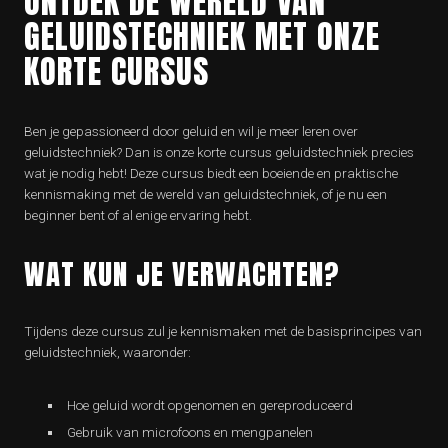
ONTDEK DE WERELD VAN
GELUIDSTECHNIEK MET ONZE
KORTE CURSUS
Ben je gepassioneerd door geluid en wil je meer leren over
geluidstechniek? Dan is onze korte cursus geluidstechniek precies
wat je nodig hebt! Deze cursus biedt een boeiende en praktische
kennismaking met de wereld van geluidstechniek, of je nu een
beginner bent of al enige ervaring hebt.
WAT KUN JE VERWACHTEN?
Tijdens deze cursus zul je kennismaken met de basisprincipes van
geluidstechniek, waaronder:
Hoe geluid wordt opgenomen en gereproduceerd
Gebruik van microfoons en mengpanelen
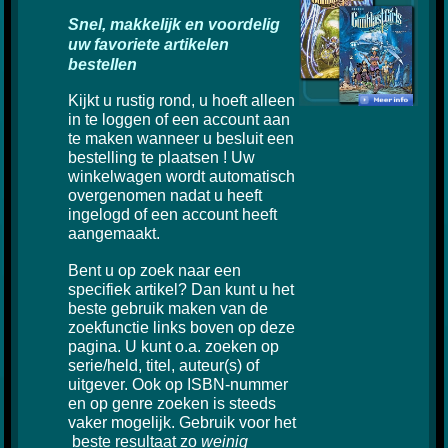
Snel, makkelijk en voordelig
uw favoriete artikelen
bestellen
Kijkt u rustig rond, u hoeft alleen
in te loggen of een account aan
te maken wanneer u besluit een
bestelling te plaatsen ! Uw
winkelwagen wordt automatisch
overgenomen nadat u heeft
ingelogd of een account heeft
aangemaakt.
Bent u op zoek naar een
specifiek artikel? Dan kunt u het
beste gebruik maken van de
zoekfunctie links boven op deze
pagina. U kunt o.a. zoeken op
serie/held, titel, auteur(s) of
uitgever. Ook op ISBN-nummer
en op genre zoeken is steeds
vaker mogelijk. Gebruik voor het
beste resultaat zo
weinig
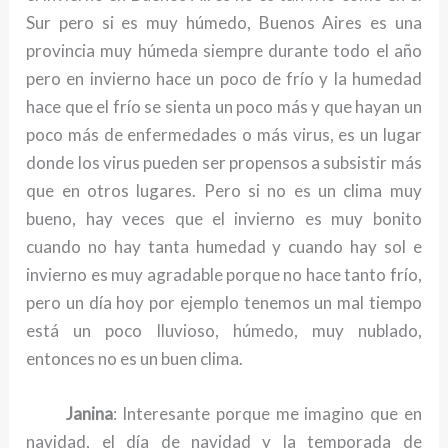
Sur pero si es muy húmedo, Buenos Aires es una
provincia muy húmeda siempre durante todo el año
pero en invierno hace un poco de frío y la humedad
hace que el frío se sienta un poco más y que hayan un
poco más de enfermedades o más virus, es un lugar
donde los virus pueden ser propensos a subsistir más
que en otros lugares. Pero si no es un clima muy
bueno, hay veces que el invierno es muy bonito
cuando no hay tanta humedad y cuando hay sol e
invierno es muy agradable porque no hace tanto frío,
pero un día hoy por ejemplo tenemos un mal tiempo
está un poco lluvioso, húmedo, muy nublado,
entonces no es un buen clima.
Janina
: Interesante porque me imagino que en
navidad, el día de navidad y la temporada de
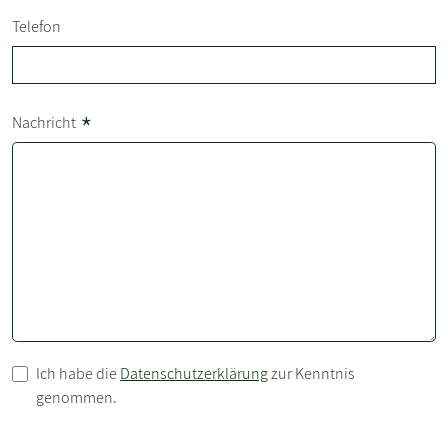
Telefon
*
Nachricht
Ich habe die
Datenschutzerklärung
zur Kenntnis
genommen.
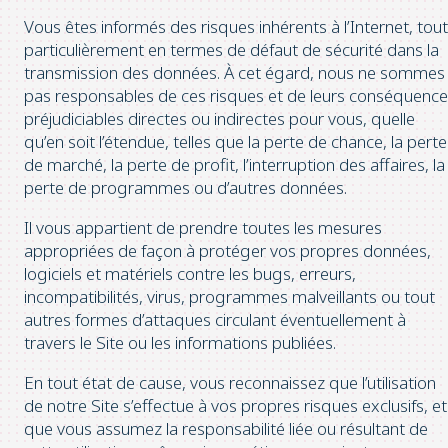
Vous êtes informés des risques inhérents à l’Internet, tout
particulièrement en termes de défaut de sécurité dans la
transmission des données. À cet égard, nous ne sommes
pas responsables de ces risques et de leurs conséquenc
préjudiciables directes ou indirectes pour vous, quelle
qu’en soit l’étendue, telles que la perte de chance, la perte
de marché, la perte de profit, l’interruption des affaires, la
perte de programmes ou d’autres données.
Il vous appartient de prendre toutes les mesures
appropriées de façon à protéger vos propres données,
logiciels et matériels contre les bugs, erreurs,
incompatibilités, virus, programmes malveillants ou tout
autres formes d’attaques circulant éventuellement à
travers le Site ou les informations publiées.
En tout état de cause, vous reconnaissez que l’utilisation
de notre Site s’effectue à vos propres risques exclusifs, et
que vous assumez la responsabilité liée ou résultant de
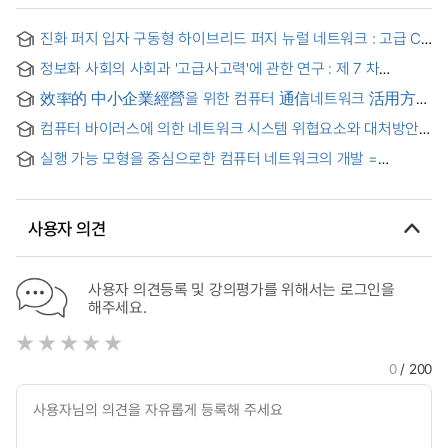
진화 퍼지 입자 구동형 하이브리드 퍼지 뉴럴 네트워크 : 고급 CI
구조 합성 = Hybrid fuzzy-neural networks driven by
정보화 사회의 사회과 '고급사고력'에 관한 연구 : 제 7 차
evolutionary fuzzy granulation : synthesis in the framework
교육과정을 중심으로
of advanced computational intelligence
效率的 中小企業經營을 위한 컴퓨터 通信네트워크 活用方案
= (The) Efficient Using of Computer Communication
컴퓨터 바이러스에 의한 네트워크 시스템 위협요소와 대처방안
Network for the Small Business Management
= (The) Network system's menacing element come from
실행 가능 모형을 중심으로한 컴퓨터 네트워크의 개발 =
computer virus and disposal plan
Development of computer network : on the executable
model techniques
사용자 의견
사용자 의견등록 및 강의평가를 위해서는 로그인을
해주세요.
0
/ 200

---------------

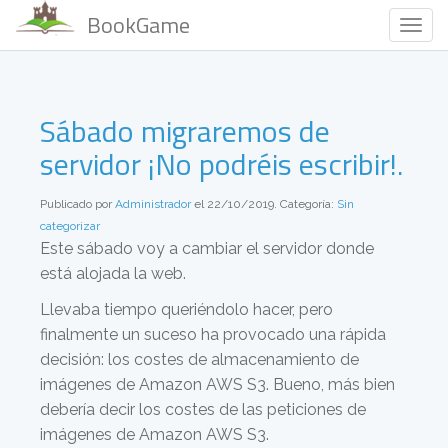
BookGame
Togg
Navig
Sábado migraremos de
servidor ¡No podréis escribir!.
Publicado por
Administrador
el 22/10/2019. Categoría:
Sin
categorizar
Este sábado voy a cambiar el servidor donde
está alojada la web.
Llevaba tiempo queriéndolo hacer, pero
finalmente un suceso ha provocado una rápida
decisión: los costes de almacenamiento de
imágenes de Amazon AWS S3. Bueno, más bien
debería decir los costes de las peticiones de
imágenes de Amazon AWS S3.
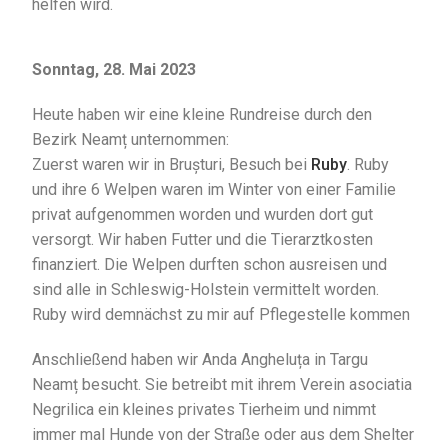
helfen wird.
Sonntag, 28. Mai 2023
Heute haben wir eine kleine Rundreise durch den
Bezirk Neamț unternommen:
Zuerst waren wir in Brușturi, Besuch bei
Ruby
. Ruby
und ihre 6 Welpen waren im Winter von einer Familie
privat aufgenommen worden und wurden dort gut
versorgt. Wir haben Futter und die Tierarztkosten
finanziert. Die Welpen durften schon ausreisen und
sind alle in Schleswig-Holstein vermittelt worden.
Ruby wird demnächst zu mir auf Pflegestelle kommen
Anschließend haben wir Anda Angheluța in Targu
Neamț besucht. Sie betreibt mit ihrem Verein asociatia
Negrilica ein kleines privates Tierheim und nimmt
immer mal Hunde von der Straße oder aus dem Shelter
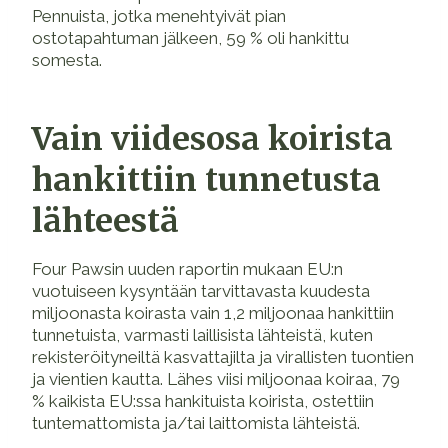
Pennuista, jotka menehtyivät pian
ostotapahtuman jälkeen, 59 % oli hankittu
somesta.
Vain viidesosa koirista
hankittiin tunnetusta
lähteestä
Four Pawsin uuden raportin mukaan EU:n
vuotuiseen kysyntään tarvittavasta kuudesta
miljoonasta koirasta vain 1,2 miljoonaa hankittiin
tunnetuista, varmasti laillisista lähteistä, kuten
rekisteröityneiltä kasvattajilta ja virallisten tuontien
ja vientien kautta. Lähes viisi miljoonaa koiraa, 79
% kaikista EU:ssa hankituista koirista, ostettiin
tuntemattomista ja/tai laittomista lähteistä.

---------------

» **Problem**: Write out word for word the lines above that run from the one with "wat je nodig" to the one with "Bent u op zoek naar een". Include both end lines; exclude the images.

» **Response box**:
wat je nodig hebt! Deze cursus biedt een boeiende en praktische
kennismaking met de wereld van geluidstechniek, of je nu een
beginner bent of al enige ervaring hebt.
WAT KUN JE VERWACHTEN?
Tijdens deze cursus zul je kennismaken met de basisprincipes van
geluidstechniek, waaronder:
Hoe geluid wordt opgenomen en gereproduceerd
Gebruik van microfoons en mengpanelen
Snel, makkelijk en voordelig
uw favoriete artikelen
bestellen
Kijkt u rustig rond, u hoeft alleen
in te loggen of een account aan
te maken wanneer u besluit een
bestelling te plaatsen ! Uw
winkelwagen wordt automatisch
overgenomen nadat u heeft
ingelogd of een account heeft
aangemaakt.
Bent u op zoek naar een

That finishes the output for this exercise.